Caetano Veloso tinha razão ao afirmar, nos últimos segundos da canção “Eles”, que “Os Mutantes são demais!” Agora que o mundo inteiro tem perfeita noção disso, mesmo passados quase 50 anos da referida gravação, a banda que ajudou a revolucionar o som da música brasileira no final da década de 60 com o advento da Tropicália, pode ser vista e ouvida em Portugal. Sendo tudo isto verdade, convém referir para início de conversa, que os Mutantes que agora se apresentam em Lisboa e Porto não são bem os mesmos que mereceram o elogio de Caetano no tema que finaliza o seu primeiro disco a solo. Dessa formação original resta apenas Sérgio Dias, e por isso (mas também por muitas outras coisas que não importa agora referir) os Mutantes já não são hoje o que foram no passado. Todas as verdades têm um tempo próprio, e são poucas as que envelhecem com genuíno certificado de autenticidade eterna. Mesmo assim, há que dizer que assistir a um concerto dos Mutantes em pleno século XXI é bem capaz de valer a pena. Não tenho sobre essa questão a mínima dúvida. Por isso tudo farei para lá estar, mais que não seja em honra e memória de 3 discos fundamentais da carreira da banda, sendo Os Mutantes (1968) aquele de que me vou ocupar nas próximas linhas.
O disco havia sido gravado em 1967, mas só acabaria por ser comercializado no ano seguinte. Foi, como muito bem se sabe, um disco marcante, tanto no país natal como no mundo, embora esse mesmo mundo tenha acordado para esse acontecimento bastante mais tarde. Mas, felizmente, acordou, dando-se conta do belíssimo trabalho que nele se encontra registado. São muitas as canções de excelência, muitas as novidades sonoras, muitas letras impactantes, muitos clássicos para um disco só. De rajada, para começar, atiro apenas estas: “Panis Et Circenses”, “A Minha Menina”, “Baby”, “Bat Macumba” e “Le Premier Bonheur Du Jour”, tema de Jean Renard e Frank Gerald, imortalizado no segundo álbum de Françoise Hardy, lançado em 1963. Curiosamente, nenhum destes hits são de autoria dos irmãos Arnaldo Baptista e Sérgio Dias, ou mesmo de Rita Lee, os membros do trio paulistano que respondia pelo nome que a banda tinha na altura.
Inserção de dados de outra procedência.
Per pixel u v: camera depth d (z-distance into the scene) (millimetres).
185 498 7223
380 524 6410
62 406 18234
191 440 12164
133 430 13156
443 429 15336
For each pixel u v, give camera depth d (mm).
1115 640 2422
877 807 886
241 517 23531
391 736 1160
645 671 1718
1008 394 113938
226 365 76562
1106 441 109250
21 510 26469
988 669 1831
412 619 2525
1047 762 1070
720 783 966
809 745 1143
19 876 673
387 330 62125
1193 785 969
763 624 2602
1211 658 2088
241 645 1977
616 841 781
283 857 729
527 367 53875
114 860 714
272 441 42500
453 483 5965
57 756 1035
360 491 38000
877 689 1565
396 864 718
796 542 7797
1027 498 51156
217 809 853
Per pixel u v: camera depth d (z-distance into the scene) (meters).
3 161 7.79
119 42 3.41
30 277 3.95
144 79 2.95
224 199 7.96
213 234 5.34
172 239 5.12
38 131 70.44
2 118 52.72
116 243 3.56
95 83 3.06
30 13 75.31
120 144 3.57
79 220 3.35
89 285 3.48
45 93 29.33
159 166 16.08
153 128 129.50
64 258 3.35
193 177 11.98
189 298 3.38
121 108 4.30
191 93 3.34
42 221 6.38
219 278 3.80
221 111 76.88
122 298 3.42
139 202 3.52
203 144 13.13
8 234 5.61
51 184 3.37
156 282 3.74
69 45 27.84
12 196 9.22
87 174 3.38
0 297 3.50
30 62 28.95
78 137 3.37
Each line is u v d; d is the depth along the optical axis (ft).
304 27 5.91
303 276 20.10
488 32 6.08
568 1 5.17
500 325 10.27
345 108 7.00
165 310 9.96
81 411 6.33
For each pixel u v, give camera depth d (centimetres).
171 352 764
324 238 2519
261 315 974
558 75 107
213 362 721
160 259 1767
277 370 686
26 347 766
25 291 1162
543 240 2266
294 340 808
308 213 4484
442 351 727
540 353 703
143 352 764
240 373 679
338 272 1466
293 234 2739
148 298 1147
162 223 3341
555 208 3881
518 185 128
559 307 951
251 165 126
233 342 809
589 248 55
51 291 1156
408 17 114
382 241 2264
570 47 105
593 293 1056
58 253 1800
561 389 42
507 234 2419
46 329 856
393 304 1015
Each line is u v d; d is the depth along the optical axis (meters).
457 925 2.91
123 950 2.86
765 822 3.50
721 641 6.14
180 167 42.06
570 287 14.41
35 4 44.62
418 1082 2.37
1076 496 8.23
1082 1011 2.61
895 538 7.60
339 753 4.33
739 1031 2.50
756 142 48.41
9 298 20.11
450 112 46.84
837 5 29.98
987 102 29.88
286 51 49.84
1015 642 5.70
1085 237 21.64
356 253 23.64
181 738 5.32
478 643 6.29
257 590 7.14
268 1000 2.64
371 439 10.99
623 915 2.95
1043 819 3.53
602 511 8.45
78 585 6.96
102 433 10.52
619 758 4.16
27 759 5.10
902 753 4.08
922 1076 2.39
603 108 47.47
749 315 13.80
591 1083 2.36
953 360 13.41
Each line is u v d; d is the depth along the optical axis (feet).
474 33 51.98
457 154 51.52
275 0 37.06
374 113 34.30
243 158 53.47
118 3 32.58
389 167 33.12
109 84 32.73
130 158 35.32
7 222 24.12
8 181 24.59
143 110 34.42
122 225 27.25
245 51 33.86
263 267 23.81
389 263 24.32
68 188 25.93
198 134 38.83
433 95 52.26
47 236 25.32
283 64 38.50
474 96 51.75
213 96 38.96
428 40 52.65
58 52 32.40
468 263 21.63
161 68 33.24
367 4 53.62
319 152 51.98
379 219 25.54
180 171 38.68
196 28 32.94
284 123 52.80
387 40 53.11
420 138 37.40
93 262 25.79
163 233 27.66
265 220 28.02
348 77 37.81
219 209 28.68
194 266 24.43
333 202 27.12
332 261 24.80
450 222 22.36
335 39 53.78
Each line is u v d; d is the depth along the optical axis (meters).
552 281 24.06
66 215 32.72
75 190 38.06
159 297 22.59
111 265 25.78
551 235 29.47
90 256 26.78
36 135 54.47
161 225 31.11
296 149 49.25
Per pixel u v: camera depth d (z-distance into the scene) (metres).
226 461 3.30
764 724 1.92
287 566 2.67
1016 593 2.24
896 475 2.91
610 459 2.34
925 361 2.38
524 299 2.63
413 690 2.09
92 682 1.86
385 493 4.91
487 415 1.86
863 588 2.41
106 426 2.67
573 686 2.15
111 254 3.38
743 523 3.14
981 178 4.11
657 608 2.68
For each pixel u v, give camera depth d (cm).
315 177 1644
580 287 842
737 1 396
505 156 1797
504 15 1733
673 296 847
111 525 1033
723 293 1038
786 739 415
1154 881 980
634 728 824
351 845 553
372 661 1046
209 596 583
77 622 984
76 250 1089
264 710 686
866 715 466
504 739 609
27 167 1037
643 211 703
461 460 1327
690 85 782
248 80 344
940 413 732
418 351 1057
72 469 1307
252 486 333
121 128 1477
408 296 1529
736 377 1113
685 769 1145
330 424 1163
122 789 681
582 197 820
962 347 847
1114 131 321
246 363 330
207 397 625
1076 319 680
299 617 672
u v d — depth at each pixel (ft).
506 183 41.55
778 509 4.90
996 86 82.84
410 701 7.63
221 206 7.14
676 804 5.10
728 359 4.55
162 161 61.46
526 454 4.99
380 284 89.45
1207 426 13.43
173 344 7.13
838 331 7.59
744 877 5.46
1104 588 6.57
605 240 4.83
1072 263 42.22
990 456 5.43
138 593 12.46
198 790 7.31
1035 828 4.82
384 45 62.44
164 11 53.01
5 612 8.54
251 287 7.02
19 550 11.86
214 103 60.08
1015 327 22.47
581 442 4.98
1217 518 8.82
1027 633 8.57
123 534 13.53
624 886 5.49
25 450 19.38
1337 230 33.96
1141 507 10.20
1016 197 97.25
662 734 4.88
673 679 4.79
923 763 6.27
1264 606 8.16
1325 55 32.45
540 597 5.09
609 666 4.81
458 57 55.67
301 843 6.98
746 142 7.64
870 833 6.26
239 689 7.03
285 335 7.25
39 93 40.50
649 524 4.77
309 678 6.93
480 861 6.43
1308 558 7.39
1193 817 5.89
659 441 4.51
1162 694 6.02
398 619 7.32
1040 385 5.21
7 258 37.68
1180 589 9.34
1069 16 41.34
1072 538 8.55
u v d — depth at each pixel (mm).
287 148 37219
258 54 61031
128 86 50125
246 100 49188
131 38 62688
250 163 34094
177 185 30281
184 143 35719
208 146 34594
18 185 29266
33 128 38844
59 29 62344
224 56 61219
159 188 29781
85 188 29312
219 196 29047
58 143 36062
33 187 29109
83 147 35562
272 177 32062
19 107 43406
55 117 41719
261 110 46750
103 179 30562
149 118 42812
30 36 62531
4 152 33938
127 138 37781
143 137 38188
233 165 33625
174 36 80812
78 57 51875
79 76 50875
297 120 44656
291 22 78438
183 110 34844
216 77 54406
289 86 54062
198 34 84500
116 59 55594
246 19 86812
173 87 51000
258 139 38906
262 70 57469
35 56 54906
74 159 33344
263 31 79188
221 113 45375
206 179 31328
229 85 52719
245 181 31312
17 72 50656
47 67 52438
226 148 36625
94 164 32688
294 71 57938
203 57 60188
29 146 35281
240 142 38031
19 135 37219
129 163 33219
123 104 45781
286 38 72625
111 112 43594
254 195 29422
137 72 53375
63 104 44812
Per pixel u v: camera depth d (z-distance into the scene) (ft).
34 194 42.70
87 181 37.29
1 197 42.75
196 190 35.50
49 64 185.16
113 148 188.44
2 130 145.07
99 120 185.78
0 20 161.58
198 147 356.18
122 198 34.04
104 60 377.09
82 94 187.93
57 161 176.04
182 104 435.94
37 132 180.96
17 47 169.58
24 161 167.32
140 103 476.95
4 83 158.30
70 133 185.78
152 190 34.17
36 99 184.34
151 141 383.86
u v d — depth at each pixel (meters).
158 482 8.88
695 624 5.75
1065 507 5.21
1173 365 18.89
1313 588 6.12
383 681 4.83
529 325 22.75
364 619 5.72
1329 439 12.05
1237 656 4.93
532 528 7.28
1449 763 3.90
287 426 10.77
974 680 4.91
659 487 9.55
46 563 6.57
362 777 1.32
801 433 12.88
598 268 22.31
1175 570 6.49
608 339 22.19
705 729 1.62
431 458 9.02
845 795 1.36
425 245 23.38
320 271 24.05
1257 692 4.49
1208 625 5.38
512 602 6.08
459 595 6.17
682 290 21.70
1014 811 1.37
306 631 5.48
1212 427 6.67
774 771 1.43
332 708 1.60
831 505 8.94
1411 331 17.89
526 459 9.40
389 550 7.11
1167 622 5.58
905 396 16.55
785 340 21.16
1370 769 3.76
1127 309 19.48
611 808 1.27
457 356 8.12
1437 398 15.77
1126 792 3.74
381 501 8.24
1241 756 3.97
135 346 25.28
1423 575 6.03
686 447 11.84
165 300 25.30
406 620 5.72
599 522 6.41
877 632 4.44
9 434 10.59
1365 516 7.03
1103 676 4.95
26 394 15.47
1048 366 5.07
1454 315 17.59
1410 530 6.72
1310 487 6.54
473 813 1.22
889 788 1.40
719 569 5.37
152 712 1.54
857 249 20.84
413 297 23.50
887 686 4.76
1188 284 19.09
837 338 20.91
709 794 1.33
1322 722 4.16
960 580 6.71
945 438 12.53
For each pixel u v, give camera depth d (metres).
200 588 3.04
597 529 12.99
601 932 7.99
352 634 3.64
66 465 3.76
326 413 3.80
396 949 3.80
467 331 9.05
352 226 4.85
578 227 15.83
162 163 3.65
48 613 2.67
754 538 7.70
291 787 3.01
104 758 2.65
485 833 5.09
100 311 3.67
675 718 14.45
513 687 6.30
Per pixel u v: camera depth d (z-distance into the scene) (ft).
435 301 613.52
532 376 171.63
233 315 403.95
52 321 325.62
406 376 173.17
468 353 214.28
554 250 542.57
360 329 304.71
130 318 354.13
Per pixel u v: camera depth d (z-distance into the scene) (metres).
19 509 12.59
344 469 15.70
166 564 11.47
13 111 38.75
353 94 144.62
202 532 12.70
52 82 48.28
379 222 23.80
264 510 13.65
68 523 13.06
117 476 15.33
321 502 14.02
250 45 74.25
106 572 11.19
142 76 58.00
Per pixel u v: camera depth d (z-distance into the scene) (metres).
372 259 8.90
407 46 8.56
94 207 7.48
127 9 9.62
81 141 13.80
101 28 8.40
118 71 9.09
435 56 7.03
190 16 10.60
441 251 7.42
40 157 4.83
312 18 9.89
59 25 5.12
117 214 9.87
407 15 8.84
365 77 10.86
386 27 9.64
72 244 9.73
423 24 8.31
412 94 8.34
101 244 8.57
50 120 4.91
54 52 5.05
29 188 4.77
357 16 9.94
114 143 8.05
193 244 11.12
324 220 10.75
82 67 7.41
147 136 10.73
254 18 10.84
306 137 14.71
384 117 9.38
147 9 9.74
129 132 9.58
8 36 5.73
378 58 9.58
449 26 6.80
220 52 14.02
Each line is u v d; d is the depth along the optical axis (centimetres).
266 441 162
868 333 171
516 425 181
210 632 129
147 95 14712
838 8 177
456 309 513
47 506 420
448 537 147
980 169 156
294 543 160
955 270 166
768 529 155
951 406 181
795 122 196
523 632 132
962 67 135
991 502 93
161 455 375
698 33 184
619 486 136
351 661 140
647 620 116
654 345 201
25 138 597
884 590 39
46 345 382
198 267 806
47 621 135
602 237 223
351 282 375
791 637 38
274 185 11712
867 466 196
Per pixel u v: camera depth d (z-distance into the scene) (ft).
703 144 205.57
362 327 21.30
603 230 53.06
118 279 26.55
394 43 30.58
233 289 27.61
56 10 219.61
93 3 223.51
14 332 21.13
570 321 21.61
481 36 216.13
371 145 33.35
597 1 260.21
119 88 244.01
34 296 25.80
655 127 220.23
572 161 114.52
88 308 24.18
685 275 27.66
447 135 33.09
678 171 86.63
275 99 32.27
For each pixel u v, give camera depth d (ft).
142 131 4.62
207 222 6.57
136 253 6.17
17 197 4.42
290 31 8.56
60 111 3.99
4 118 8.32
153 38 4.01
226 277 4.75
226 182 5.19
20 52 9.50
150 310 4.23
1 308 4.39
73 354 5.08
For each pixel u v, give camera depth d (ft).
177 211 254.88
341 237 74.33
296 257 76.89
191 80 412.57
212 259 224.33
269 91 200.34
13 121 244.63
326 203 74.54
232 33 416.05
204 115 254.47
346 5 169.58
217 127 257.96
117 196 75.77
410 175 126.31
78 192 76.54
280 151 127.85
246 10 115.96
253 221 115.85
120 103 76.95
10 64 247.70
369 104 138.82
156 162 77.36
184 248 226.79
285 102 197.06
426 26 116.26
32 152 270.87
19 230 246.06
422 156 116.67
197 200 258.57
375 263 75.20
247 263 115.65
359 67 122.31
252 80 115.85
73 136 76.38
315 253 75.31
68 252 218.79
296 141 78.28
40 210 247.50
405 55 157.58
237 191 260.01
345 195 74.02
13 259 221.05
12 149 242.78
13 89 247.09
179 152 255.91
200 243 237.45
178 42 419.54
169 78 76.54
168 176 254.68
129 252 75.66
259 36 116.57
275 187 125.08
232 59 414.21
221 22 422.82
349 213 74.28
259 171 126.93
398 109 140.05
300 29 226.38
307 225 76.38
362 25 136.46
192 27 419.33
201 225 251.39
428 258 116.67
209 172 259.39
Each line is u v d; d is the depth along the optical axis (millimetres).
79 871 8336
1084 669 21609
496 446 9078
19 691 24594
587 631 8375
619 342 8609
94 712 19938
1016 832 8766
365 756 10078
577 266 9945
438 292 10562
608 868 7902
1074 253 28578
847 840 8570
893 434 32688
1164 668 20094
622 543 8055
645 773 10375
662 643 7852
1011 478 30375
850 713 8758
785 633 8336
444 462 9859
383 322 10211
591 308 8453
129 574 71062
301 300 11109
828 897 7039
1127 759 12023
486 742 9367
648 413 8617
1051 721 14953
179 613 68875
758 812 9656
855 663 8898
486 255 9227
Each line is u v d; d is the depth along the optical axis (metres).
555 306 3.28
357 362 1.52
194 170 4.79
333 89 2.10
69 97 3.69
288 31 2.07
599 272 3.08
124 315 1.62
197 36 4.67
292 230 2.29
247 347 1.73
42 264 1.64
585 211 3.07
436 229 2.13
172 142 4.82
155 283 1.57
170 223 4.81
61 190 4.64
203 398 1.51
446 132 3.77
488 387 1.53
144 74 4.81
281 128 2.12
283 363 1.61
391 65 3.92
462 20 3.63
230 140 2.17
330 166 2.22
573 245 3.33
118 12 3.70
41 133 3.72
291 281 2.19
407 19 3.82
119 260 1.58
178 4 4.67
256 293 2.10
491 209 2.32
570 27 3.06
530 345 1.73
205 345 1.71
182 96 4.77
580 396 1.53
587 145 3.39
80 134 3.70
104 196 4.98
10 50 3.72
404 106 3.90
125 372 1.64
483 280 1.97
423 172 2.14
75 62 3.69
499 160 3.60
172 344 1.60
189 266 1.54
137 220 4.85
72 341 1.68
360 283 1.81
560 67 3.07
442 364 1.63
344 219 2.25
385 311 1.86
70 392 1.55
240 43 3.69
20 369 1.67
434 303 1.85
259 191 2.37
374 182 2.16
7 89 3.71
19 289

Caetano, Gil e Jorge Ben asseguraram forte participação nesse disco de estreia, sobretudo na autoria de vários temas, sendo que o músico carioca toca violão em “A Minha Menina”, canção de sua autoria. No entanto, o que importa referir acima de tudo, é a qualidade musical do álbum, as sobreposições inventivas de sons populares e eruditos, a experimentação de técnicas de estúdio, mas também a magia desse enorme maestro tropicalista que fez os arranjos do disco, e que dava pelo nome de Rogério Duprat, bem como do extraordinário produtor Manoel Barenbein. Uma das características da banda era o seu sentido de humor, coisa bem visível neste Os Mutantes, roqueiro e carnavalesco até à medula, embora também capaz de nos levar, letargicamente, pelo sopro de voz de Rita Lee a lugares muito distantes, lugares enfeitiçados pelo psicadelismo adocicado de muitos dos onze temas da álbum.
Para a história do rock brasileiro, este primeiro disco da banda é um marco fundamental, sobretudo por promover um som bem distante da simples cópia do que se fazia no exterior do país. Em Os Mutantes há, de modo claro, a procura de uma linguagem sonora de inclusão de elementos brasileiros (“Bat Macumba” talvez seja o melhor exemplo do que afirmo, mas “Adeus, Maria Fulô”, de Humberto Teixeira e de Sivuca, serve igualmente como ilustração inequívoca), e esse aspeto foi de enorme importância na meteórica ascensão da banda. Com Os Mutantes, a música brasileira ganhava novos heróis, embora o melhor ainda estivesse para vir.